New business formation was strong with: 1) gross retail disbursements at Rs93.3bn (compared to Rs84.8bn/Rs50bn in Q2/Q1FY22 and Rs75bn each in Q3FY21 and Q4FY21), 2) SME disbursements at Rs49.4bn (Rs45.6bn/Rs32.4bn in Q2/Q1FY22, Rs41bn in Q4FY21), and 3) wholesale banking disbursements at Rs47.6bn (Rs37.4bn/Rs36.3bn in Q2/Q1FY22). Having addressed, recognised and provided for the legacy corporate stress book, YES is now willing to resume corporate lending focused towards transaction banking and working capital financing. We pencil-in credit growth of 12%/15%/18% for FY22E/FY23E/FY24E, respectively. Bank is targeting retail:corporate mix of 60:40 in the medium term, retail YoY growth of >20% and wholesale YoY growth of >10%.

* Build-up of low-cost deposit franchise: In Q3FY22, deposits sustained momentum with 4.3% QoQ accretion, resulting in average QoQ deposit growth of 8.4% over the past seven quarters. This growth in liabilities was despite reduction in interest rates. Also, deposit growth was granular as reflected in CASA deposits growth of 7.6% QoQ vs 4.3% QoQ growth in overall deposits. Deposit growth outpacing advances growth has aided the bank to improve its C/D ratio to 95.7%, lowest in the past 17 quarters. New customer acquisition was strong post covid second wave and the bank onboarded ~249k new CASA accounts during the quarter vs 244k / 152k / 256k / 221k / 151k / 31k in Q2FY22 / Q1FY22 / Q4FY21 / Q3FY21 / Q2FY21 / Q1FY21, respectively. Given the strong run-rate in CASA deposits, the bank is at its target of >30% in FY22.

*Exercise description*
Pick up the passage on YES Bank's quarterly results right after its last sentence and write the next part.

*Data supplied*
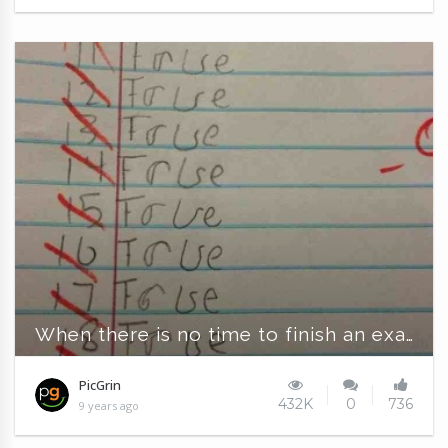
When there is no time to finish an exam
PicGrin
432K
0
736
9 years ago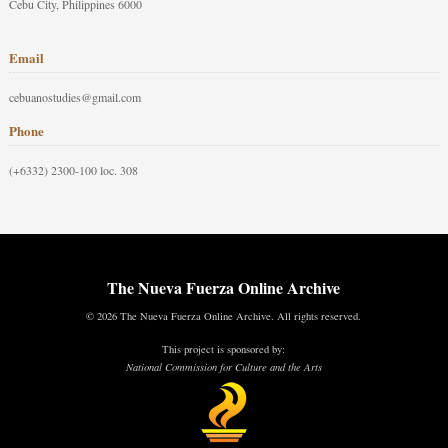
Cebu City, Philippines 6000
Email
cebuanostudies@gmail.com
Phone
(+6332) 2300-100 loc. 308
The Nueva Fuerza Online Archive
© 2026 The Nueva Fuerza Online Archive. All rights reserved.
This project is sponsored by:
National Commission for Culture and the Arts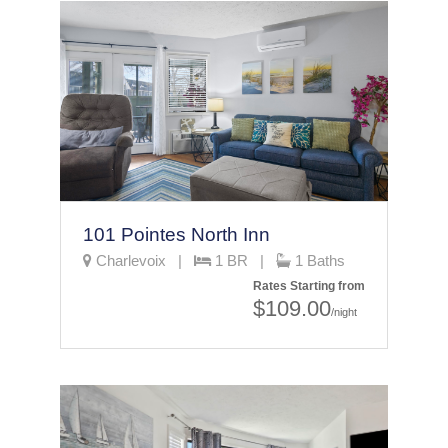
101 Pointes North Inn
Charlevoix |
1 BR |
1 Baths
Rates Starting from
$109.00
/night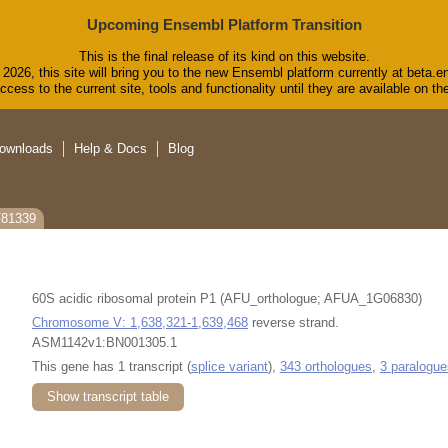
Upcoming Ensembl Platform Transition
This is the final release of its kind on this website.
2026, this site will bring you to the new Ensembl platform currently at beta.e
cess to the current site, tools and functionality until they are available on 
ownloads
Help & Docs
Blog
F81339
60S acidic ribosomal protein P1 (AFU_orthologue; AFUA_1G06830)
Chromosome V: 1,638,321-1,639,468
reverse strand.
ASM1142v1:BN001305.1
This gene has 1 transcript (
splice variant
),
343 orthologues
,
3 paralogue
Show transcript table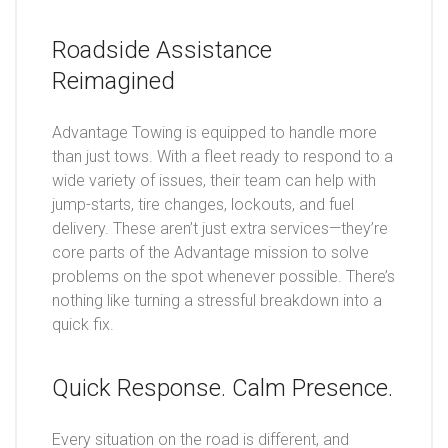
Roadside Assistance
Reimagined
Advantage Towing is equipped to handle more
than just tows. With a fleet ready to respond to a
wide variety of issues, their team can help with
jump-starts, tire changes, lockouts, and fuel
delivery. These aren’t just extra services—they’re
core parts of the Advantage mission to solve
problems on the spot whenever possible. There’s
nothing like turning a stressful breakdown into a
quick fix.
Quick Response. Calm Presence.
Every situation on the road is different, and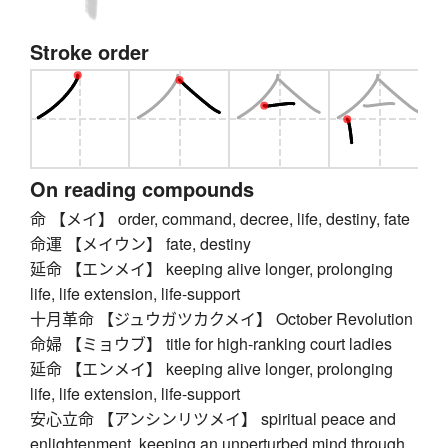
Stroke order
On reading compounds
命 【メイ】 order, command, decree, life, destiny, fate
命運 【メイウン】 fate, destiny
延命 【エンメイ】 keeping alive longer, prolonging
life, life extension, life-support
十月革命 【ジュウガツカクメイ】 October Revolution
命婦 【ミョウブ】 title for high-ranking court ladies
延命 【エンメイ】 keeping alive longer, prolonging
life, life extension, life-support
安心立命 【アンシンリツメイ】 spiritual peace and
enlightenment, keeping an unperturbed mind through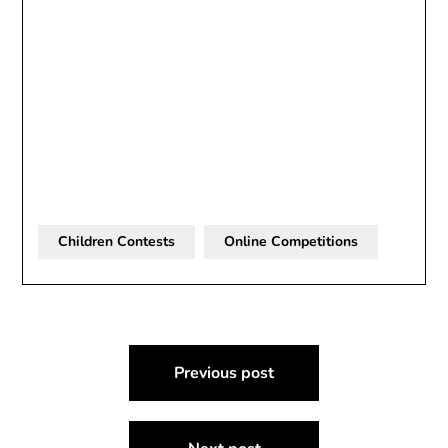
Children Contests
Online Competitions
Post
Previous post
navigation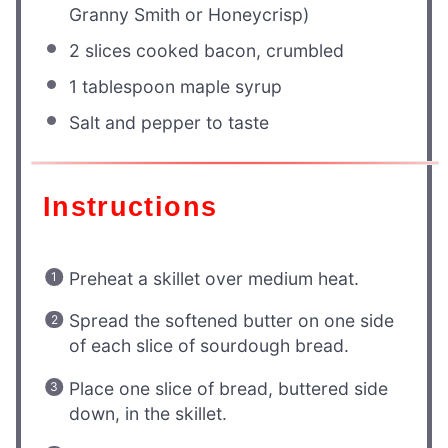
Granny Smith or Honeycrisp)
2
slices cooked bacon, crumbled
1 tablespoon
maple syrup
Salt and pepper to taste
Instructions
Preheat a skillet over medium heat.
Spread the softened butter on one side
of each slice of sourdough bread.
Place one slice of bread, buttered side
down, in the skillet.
* * *
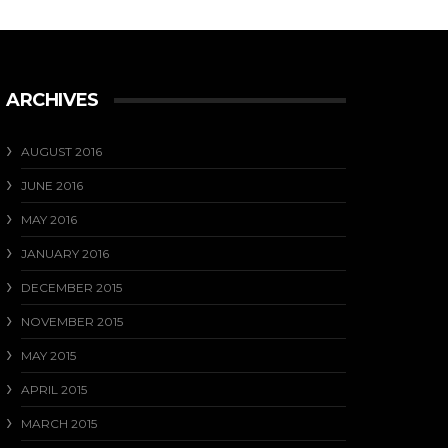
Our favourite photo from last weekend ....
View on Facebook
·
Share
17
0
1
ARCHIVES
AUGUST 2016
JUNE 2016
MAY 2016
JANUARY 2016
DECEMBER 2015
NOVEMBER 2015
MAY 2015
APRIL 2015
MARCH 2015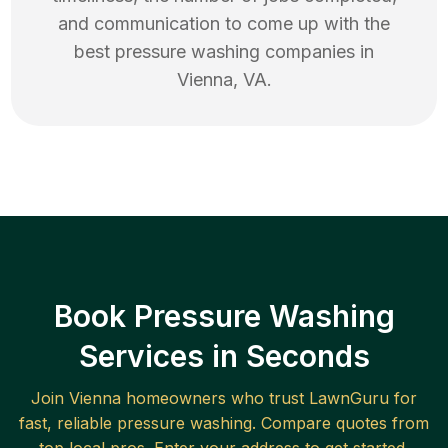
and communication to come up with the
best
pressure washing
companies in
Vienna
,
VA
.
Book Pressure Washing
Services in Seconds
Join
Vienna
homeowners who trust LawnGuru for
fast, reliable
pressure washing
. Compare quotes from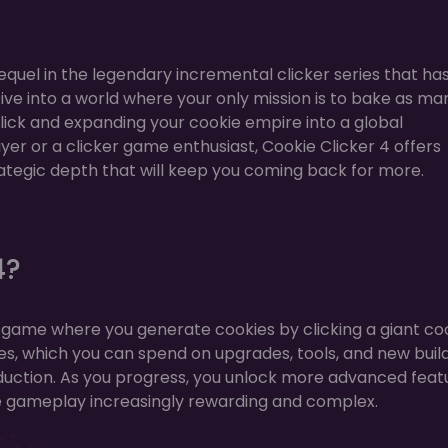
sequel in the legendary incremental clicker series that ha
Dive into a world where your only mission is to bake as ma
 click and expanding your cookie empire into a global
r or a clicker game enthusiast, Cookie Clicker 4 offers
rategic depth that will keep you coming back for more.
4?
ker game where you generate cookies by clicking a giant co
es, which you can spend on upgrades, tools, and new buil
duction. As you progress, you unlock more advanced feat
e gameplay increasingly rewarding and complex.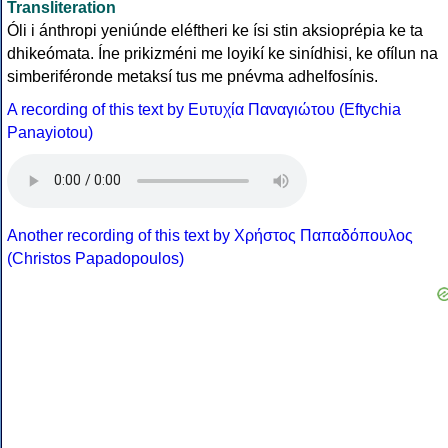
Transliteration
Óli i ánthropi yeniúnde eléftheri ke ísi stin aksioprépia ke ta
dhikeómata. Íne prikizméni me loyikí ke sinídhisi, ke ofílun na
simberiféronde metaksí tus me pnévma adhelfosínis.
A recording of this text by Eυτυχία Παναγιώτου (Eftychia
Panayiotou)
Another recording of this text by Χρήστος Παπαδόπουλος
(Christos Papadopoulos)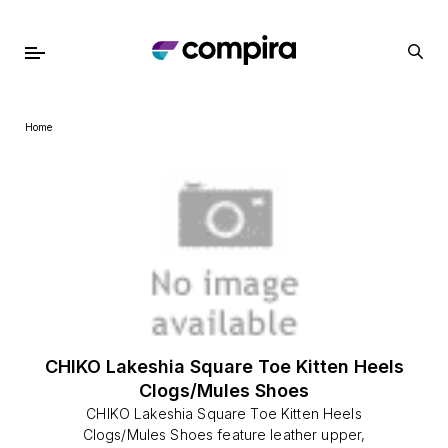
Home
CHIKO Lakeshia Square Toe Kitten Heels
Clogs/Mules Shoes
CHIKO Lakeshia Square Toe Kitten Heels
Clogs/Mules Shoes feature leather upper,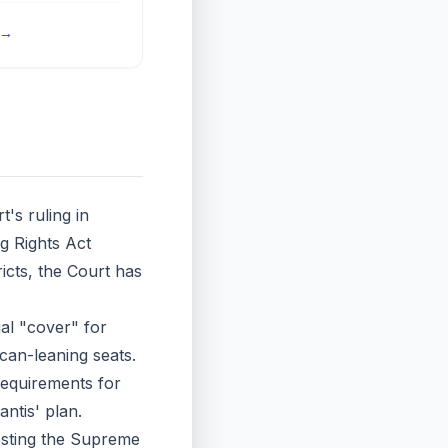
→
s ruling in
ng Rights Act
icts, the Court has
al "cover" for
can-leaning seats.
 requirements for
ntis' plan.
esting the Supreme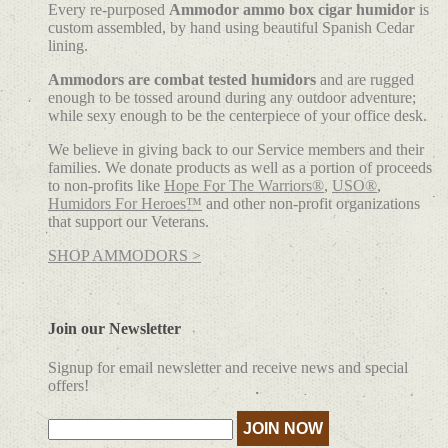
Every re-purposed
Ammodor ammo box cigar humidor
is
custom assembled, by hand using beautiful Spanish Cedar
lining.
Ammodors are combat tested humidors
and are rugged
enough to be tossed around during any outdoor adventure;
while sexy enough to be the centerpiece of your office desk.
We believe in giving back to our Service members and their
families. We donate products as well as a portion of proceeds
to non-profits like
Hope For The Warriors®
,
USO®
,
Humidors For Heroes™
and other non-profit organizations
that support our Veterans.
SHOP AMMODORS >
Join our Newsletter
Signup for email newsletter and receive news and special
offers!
...
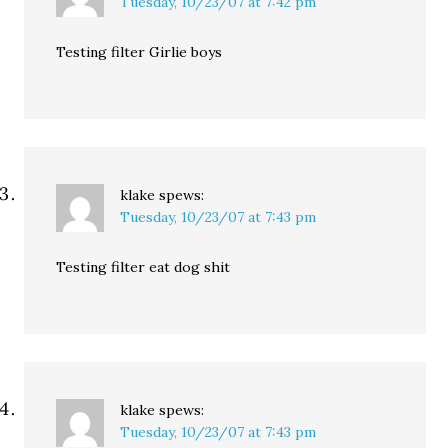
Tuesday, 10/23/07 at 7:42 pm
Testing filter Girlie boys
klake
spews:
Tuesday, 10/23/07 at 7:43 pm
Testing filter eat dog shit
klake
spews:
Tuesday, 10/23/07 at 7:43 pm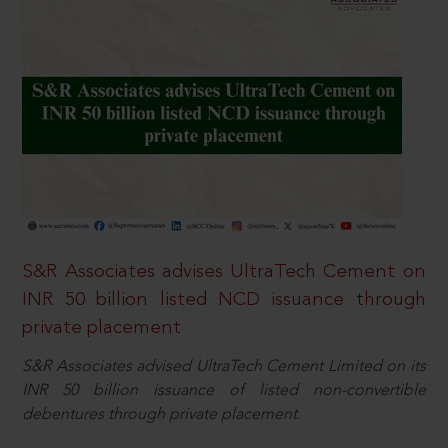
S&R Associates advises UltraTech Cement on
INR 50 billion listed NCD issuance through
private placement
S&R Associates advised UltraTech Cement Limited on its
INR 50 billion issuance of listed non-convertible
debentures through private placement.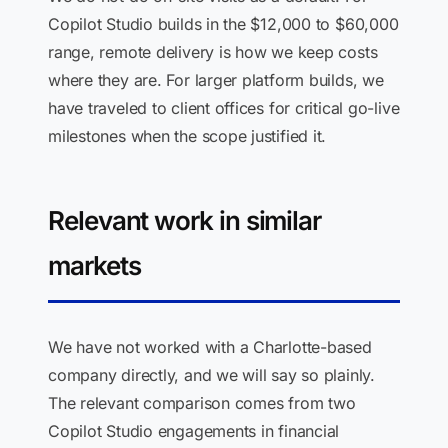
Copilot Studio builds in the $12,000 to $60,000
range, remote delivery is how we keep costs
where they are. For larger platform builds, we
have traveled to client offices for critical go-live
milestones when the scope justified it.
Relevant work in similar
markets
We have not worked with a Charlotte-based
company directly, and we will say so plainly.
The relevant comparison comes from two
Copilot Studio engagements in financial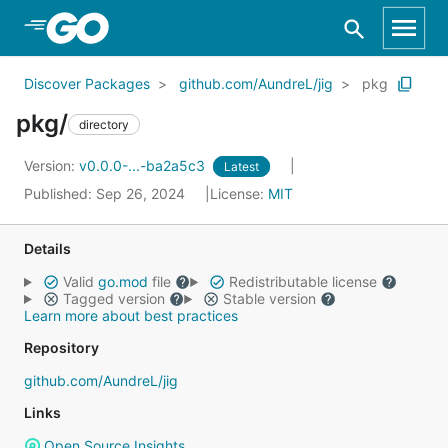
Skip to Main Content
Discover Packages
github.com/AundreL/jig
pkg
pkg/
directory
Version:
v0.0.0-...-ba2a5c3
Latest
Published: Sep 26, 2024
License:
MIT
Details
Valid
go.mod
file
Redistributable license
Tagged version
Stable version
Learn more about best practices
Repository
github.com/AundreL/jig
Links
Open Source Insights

*Result for this task*
* Margins up 25bps QoQ to 2.4%, likely to further inch up in coming quarters: NII grew by 17% QoQ as NIMs improved 25bps QoQ to 2.4% with 10bps rise in yields to 8.1% and 30bps decline in cost of funds to 5.1%. Bank sees scope for NIMs progressing towards 2.5% and we too believe that expectations of normalised slippages (and consequent lower interest reversals), gradual deposit cost benefit and portfolio mix shift towards retail/SME should support margins. Going forward, with credit growth normalisation, ramp-up of low-cost deposit franchise and normalised liquidity levels, we are building-in margins of 2.6% / 2.9% / 3.0% for FY22E / FY23E / FY24E, respectively.

* Retail banking fee granular; modest support from treasury: Retail banking fees were flat QoQ at Rs4.5bn. Retail fees are granular in nature, hence gives strong visibility on sustenance of the same as the bank grows its loanbook. Corporate banking fees after unwinding for Q4 as well as full year FY21 continued in positive trajectory at Rs270mn. Trade and cash management was down 6% QoQ, thereby dragging core fee income. There was not much support to earnings from treasury profit (mere Rs230mn, unlike Rs4.7bn in Q3FY21).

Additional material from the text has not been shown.